A benefit of this approach is that it can also be used to speed up analysis of dead code, since it simply propagates false along paths that we do not want to analyse.

guancio avatar May 29 '19 12:05 guancio

We could generalize this approach, by allowing the WP procedure to take a list of initial contracts: WP(l, ls, thms, Q), where each theorem in thms is a contract {P}l1->ls{Q}.

guancio avatar May 29 '19 12:05 guancio

An alternative approach is to change the definition of the triple, allowing to specify different postcondition for different exit points. E.g {P}l1[l2->Q, l3->Q', etc]. This approach could make sense for the general Hoare triple, but it does not simplifiy the work for the wp algorithm. In fact, except very few exceptions this approach will force us to repeat the work for each postcondition. In this case it is easier to just generate several contracts, with the other approach.

guancio avatar May 29 '19 13:05 guancio

In fact, except very few exceptions this approach will force us to repeat the work for each postcondition.

Can you elaborate on this point?
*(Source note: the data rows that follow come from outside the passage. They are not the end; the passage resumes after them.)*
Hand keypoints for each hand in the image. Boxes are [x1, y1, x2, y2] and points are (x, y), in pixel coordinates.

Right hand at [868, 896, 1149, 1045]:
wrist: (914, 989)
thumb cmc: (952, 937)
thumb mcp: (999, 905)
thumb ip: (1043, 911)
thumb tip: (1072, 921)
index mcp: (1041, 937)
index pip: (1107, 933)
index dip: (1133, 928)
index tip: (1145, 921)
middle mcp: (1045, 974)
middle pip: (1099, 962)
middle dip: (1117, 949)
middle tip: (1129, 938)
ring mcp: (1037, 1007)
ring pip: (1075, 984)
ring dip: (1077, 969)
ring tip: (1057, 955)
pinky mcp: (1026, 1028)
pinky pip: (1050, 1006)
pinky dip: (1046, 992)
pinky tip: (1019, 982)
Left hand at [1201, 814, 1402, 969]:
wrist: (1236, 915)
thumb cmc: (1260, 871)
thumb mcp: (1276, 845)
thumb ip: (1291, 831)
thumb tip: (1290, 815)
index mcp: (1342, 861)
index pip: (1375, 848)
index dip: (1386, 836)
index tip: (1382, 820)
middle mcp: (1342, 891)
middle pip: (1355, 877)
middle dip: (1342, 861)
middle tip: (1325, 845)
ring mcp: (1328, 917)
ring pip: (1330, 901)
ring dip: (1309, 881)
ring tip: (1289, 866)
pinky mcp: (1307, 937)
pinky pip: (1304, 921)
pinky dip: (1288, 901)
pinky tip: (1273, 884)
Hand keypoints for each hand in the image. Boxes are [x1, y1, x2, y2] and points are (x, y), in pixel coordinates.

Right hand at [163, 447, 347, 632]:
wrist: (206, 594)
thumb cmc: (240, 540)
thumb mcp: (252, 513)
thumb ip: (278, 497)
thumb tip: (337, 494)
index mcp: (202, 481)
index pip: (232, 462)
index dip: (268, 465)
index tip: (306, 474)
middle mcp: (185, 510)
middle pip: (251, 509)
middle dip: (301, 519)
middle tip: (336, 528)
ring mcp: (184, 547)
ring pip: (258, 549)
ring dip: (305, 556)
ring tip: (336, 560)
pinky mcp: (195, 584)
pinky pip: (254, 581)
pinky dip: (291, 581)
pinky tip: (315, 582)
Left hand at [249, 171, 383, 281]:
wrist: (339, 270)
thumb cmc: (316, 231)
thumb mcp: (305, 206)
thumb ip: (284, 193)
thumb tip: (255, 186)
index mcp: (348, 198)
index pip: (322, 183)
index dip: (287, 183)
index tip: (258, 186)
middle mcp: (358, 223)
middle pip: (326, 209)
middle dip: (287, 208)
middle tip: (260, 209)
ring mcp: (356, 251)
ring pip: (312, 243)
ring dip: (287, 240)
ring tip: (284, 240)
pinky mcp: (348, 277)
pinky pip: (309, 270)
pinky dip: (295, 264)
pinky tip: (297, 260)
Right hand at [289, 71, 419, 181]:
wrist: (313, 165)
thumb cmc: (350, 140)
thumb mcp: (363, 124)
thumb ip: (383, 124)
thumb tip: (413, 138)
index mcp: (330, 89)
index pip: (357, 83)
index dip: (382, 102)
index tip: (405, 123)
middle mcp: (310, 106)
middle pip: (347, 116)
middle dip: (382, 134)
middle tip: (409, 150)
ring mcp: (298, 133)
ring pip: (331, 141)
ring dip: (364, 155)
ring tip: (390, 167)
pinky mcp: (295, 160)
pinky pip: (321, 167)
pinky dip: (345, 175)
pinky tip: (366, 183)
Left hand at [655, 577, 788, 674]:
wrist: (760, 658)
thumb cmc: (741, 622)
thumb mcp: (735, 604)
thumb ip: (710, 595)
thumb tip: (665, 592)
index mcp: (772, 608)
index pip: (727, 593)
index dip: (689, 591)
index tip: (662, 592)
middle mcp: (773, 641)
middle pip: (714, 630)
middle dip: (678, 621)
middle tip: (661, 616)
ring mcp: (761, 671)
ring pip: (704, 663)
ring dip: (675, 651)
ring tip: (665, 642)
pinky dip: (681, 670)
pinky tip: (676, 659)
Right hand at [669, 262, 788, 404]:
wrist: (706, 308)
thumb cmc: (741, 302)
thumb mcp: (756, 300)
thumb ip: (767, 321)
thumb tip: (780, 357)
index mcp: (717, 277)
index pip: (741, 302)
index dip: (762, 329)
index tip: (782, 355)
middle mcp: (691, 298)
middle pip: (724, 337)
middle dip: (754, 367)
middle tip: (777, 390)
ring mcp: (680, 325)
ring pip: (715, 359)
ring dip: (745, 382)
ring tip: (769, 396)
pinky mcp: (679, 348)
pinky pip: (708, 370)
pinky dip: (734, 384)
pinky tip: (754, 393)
I don't see why this wouldn't work or would complicate the WP propagation procedure.

For {P} l1 -> {l2, l3, etc} [l2 |-> Q, l3 |-> Q', etc] I also see advantages when producing HT for functions having early returns for error handling (for example), where you don't want to impose too strong postconditions in those exit points.

totorigolo avatar May 29 '19 20:05 totorigolo

A benefit of this approach is that it can also be used to speed up analysis of dead code, since it simply propagates false along paths that we do not want to analyse.

Yes, it could do this, however the current version doesn't actually do this. Right now everything after (in order of concrete execution) the False-triple block is generated as usual, then just thrown away by the analysis. If we want to continue with this approach we mustn't forget to implement the time-saving tricks that are made possible by introducing the False-triple.